SUPPLIED RECORDS:
● ● ● ●
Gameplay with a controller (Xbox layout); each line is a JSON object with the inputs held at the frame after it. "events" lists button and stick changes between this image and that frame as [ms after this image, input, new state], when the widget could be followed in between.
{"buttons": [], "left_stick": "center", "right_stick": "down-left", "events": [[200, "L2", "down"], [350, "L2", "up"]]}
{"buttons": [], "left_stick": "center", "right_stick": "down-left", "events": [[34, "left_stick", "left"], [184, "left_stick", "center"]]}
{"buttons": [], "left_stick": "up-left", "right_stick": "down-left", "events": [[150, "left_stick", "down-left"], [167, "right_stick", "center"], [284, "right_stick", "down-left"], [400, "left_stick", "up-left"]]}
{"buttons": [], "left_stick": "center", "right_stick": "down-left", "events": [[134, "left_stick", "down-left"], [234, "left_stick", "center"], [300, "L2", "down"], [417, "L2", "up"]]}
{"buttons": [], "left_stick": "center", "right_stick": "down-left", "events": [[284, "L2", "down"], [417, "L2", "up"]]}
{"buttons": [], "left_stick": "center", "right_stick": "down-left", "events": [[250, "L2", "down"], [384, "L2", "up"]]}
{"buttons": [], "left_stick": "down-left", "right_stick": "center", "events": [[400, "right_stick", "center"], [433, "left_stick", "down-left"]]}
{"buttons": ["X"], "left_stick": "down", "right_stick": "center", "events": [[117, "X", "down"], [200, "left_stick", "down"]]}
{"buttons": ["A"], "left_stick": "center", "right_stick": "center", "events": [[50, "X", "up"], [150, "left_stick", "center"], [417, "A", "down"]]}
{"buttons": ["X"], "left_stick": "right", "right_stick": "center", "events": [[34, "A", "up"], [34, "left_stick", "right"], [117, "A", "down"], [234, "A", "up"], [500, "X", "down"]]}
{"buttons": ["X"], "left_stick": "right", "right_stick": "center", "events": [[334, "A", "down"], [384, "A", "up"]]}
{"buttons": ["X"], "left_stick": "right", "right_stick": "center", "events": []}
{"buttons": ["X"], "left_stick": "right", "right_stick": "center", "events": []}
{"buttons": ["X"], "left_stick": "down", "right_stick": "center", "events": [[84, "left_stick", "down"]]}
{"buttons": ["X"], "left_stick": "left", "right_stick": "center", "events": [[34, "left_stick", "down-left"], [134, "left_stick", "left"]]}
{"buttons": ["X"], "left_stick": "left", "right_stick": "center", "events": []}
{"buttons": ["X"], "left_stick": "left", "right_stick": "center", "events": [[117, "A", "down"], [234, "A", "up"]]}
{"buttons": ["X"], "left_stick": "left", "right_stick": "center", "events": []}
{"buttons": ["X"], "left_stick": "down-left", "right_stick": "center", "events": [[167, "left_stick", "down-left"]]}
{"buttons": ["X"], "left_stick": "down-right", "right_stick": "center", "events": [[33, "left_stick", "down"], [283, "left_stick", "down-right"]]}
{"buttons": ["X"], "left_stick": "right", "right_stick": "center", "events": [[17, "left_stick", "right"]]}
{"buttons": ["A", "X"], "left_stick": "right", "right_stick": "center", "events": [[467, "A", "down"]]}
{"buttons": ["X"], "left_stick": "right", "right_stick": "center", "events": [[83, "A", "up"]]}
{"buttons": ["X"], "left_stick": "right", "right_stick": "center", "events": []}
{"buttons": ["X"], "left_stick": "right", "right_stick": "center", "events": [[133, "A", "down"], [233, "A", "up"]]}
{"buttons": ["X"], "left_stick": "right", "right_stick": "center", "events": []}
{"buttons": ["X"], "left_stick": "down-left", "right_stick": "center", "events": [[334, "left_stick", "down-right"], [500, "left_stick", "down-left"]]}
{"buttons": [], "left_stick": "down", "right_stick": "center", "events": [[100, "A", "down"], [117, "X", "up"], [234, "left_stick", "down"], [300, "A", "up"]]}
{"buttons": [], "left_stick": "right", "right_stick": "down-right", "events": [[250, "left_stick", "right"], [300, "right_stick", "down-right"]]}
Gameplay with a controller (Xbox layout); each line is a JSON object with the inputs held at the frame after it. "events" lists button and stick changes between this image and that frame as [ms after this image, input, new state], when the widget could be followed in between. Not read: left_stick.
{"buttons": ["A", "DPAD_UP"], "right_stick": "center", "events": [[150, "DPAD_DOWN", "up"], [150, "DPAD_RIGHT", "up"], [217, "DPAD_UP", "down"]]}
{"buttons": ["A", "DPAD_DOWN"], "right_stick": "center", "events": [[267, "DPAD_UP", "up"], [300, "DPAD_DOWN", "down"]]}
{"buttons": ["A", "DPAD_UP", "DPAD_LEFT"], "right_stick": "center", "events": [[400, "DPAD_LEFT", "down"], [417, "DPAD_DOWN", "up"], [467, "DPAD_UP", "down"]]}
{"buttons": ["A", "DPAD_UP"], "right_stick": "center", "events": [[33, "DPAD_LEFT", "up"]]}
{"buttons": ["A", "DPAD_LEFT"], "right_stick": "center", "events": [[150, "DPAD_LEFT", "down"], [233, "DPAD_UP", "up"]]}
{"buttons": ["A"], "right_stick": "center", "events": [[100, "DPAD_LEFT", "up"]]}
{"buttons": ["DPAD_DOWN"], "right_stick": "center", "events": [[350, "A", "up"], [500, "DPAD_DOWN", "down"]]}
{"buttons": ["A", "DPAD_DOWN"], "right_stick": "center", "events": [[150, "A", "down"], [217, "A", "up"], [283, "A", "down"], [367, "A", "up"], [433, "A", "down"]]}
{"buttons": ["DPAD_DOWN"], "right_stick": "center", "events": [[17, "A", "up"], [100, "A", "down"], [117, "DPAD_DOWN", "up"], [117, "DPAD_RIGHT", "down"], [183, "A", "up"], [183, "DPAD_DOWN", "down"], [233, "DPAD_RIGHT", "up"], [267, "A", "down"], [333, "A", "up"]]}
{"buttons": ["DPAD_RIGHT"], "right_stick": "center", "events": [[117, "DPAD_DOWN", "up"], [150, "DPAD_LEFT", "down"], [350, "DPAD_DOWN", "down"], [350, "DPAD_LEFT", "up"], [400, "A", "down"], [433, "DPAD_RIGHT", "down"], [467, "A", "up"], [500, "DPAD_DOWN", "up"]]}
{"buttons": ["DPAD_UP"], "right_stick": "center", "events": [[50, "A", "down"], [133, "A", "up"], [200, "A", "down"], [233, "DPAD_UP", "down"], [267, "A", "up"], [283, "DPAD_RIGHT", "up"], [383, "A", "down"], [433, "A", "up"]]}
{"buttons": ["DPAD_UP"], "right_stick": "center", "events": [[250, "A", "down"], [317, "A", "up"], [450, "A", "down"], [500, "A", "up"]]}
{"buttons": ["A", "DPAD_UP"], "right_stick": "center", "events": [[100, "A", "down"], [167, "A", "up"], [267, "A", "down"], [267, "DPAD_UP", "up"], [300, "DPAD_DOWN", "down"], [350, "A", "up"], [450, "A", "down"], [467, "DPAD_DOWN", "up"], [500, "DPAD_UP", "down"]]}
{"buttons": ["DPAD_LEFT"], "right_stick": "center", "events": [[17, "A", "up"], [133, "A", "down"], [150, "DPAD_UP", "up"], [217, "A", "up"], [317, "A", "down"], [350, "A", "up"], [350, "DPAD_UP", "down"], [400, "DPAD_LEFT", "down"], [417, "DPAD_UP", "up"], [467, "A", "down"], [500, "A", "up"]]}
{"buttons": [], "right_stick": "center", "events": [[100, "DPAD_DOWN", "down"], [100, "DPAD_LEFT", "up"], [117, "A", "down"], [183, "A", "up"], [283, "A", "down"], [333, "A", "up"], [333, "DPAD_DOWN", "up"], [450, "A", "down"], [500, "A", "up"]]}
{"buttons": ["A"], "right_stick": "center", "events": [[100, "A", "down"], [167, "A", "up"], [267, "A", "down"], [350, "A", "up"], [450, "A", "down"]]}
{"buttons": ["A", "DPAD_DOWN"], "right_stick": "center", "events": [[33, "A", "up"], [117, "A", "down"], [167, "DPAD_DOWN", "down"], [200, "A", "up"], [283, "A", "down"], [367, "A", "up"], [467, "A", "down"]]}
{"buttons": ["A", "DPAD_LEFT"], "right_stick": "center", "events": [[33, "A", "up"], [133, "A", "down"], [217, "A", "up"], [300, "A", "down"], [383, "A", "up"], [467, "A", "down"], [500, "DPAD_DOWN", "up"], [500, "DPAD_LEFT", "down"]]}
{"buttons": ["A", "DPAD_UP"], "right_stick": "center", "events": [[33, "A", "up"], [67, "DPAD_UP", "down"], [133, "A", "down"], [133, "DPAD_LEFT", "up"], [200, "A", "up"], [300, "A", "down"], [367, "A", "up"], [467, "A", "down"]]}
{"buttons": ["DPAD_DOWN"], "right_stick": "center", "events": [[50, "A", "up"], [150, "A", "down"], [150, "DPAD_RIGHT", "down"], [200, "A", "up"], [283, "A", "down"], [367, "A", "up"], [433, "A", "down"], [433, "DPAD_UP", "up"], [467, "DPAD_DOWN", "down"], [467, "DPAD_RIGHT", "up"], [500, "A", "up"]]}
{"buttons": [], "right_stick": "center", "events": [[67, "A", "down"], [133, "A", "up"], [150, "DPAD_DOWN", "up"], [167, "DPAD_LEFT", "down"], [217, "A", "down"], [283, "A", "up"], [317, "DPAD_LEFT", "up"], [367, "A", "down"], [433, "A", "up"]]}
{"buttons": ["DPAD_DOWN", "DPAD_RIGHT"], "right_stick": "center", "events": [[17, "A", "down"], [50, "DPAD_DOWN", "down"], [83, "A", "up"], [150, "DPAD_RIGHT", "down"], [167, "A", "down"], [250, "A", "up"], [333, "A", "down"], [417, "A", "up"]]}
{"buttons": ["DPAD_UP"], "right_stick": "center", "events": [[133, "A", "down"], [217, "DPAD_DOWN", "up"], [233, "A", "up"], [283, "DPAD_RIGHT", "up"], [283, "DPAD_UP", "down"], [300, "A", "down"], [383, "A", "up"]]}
● ● ● ●
WORK TASK:
Review the material and copy each line in which the word "with" appears.

THE COMPLETED TASK:
Gameplay with a controller (Xbox layout); each line is a JSON object with the inputs held at the frame after it. "events" lists button and stick changes between this image and that frame as [ms after this image, input, new state], when the widget could be followed in between.
Gameplay with a controller (Xbox layout); each line is a JSON object with the inputs held at the frame after it. "events" lists button and stick changes between this image and that frame as [ms after this image, input, new state], when the widget could be followed in between. Not read: left_stick.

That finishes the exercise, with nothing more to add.